Bill Shorten says he is not a “secret English agent” adding that he renounced his British ties in 2006.
The opposition leader, whose father was born in England, has been accused by the government of not being forthright in relation to the citizenship issue that has engulfed seven MPs.
“I am fully aware that the government is desperately trying to peddle its newest conspiracy, that I am a secret English agent,” Mr Shorten told reporters in Sydney on Monday.
“The reality is that no, I am not. I renounced my citizenship in 2006 – there is no whiff of evidence of anything to the contrary.”
Attorney-General George Brandis said on Sunday, the coalition, the Greens and One Nation had been “up-front” about citizenship issues and the only party playing games about it was Labor.

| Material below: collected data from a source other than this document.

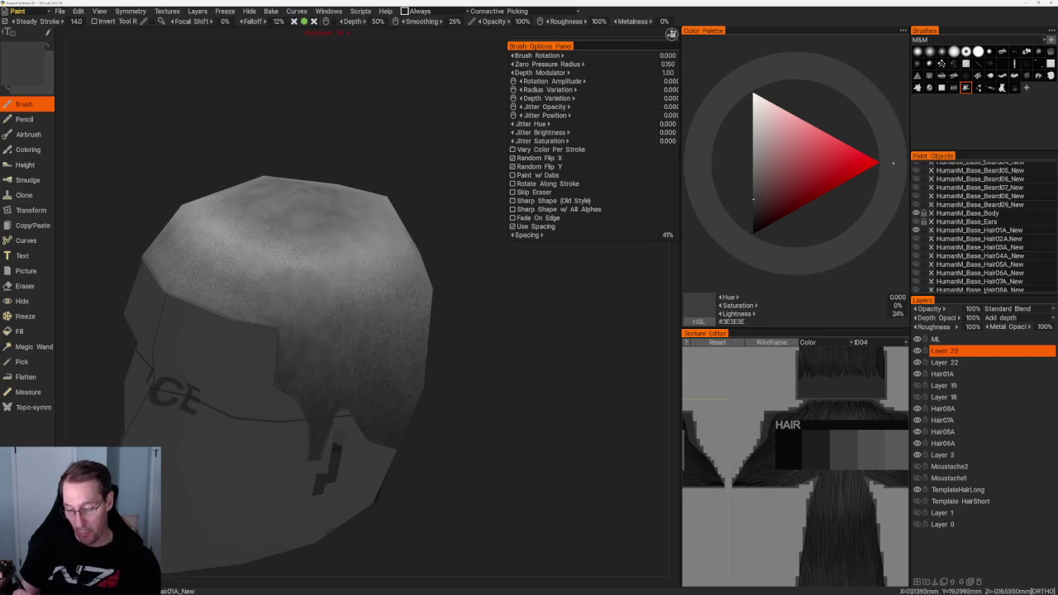
scroll(460, 330, "down", 5)
scroll(499, 409, "up", 5)
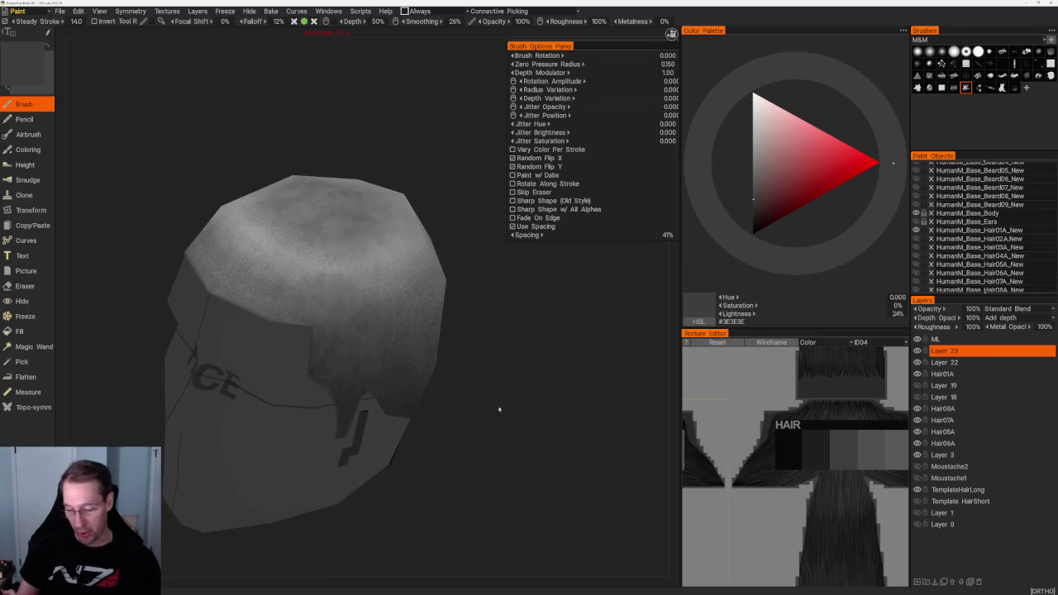
key("v")
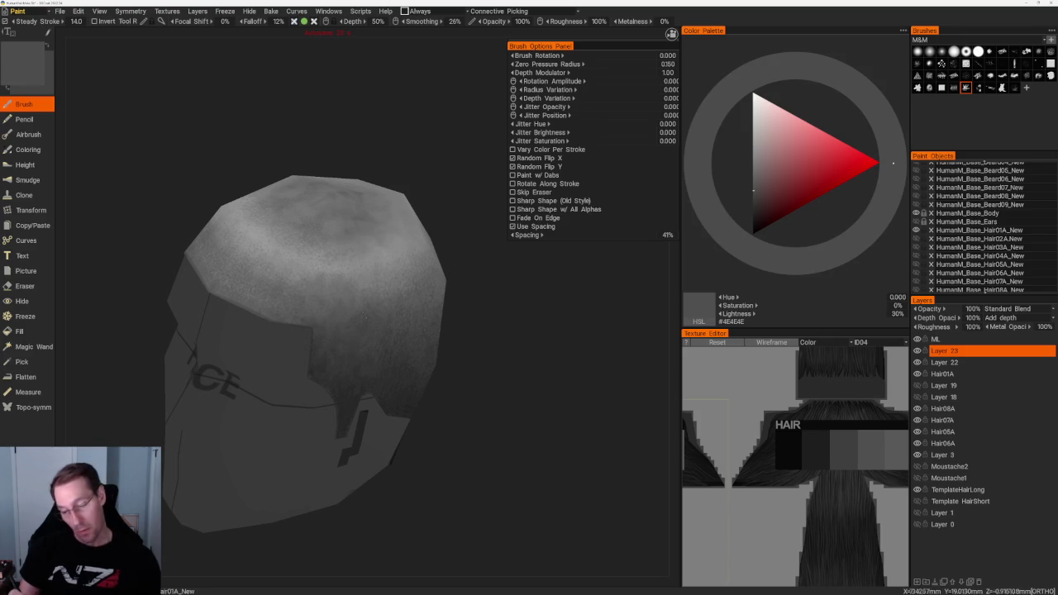
mouse_move(489, 371)
left_mouse_down()
mouse_move(379, 331)
mouse_move(458, 385)
mouse_move(458, 361)
left_mouse_up()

He accused Mr Shorten of a “don’t ask, don’t tell” policy.
Mr Shorten said there was no cloud over any Labor MP.
He said the prime minister needed to explain why he let one minister, Matt Canavan, stand down over his constitutional eligibility while two others, Barnaby Joyce and Fiona Nash, remained in cabinet.
The ministers should be put on the interchange bench and debates on controversial legislation in parliament set aside until the High Court adjudicated on the citizenship cases, he said.
“We can’t have the government frozen like a wallaby in the headlights – we have to park the eligibility conversation,” Mr Shorten said.
The High Court will hold a directions hearing on Thursday in the cases of Senator Canavan, Mr Joyce, One Nation senator Malcolm Roberts and Greens senators Scott Ludlam and Larissa Waters.
The government believes the court may not hand down any decisions until October.